Una persona con enfermedad hepática tiene que consumir una dieta especial, la cual protege al hígado del trabajo duro y lo ayuda a funcionar lo mejor posible.
Las proteínas normalmente ayudan a la restauración del tejido y a la prevención de la acumulación de grasa y daño a las células hepáticas.
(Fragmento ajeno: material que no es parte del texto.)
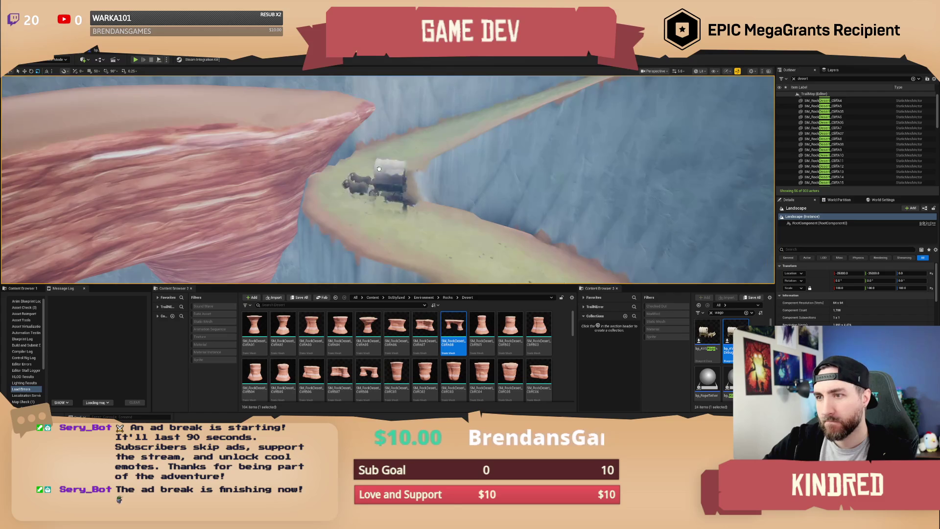
click(381, 156)
key(Delete)
drag(381, 156, 427, 148)
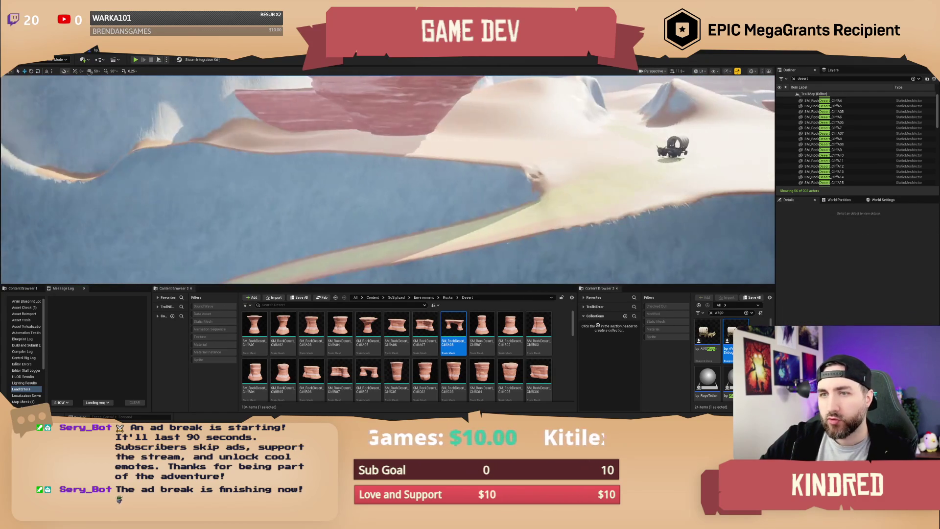
click(57, 59)
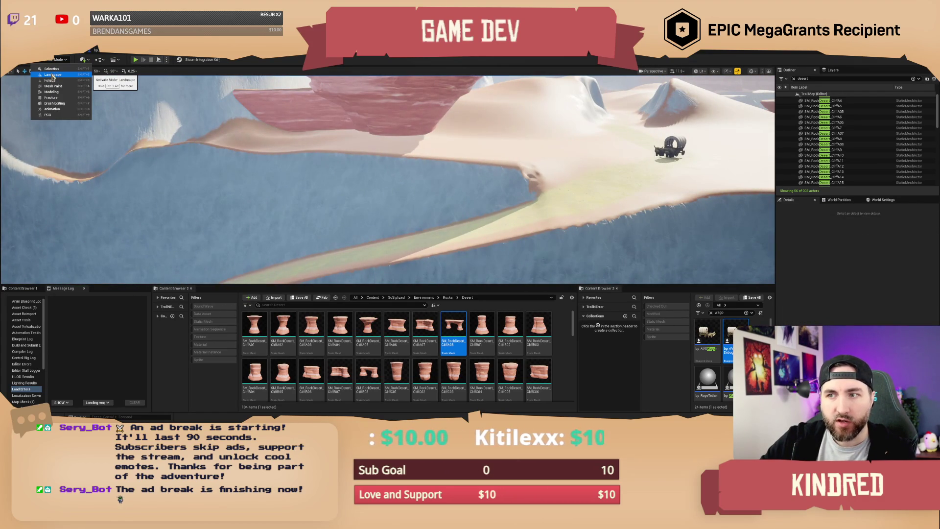
drag(387, 176, 445, 165)
scroll(431, 362, down, 2)
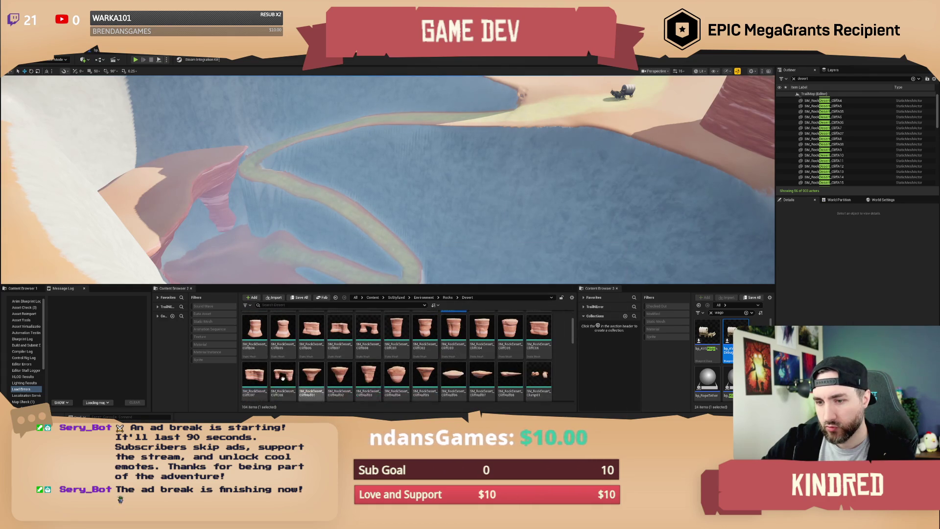
- Place a CliffB06 rock in the canyon, shrink it to about three-quarter size, and shift it left
drag(392, 196, 392, 176)
scroll(300, 371, up, 2)
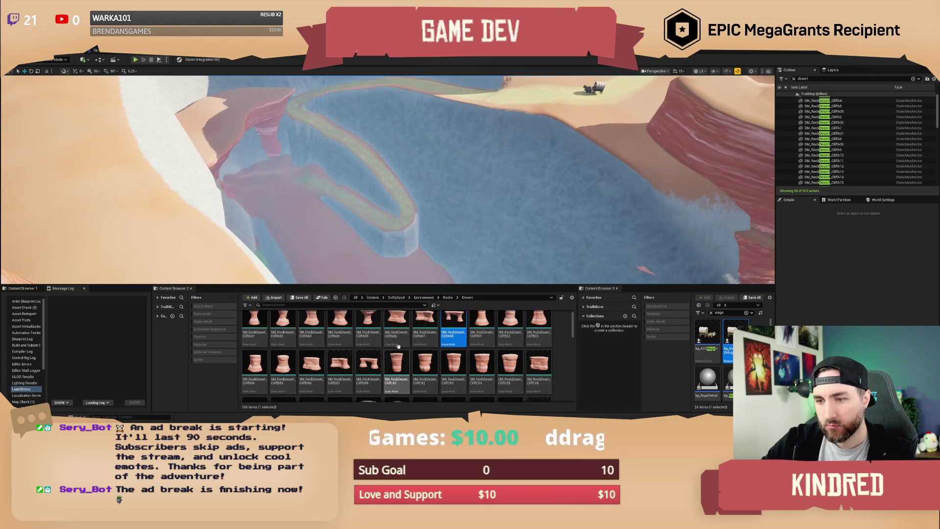
mouse_move(300, 372)
mouse_down()
mouse_move(308, 255)
mouse_move(377, 178)
mouse_move(429, 161)
mouse_up()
En personas con daños hepáticos severos, estas proteínas no son procesadas apropiadamente y los productos residuales que son tóxicos para el cuerpo se pueden acumular y afectar el cerebro. En este caso, se pueden restringir las proteínas.
El aumento de carbohidratos ayuda a suministrar una reserva adecuada de glucógeno, que es la forma como el cuerpo almacena estos nutrientes. Los carbohidratos deben ser la mayor fuente de calorías para las personas con enfermedad hepática.
Un conteo sanguíneo bajo, los problemas de nervios y las deficiencias nutricionales se pueden tratar con drogas y suplementos vitamínicos.
La acumulación de líquidos y la hinchazón en el hígado pueden empeorar con la ingestión de sal, debido a que ésta retiene el agua en el cuerpo, por lo que es necesario que la mayoría de las personas con enfermedad hepática limiten el consumo de sodio.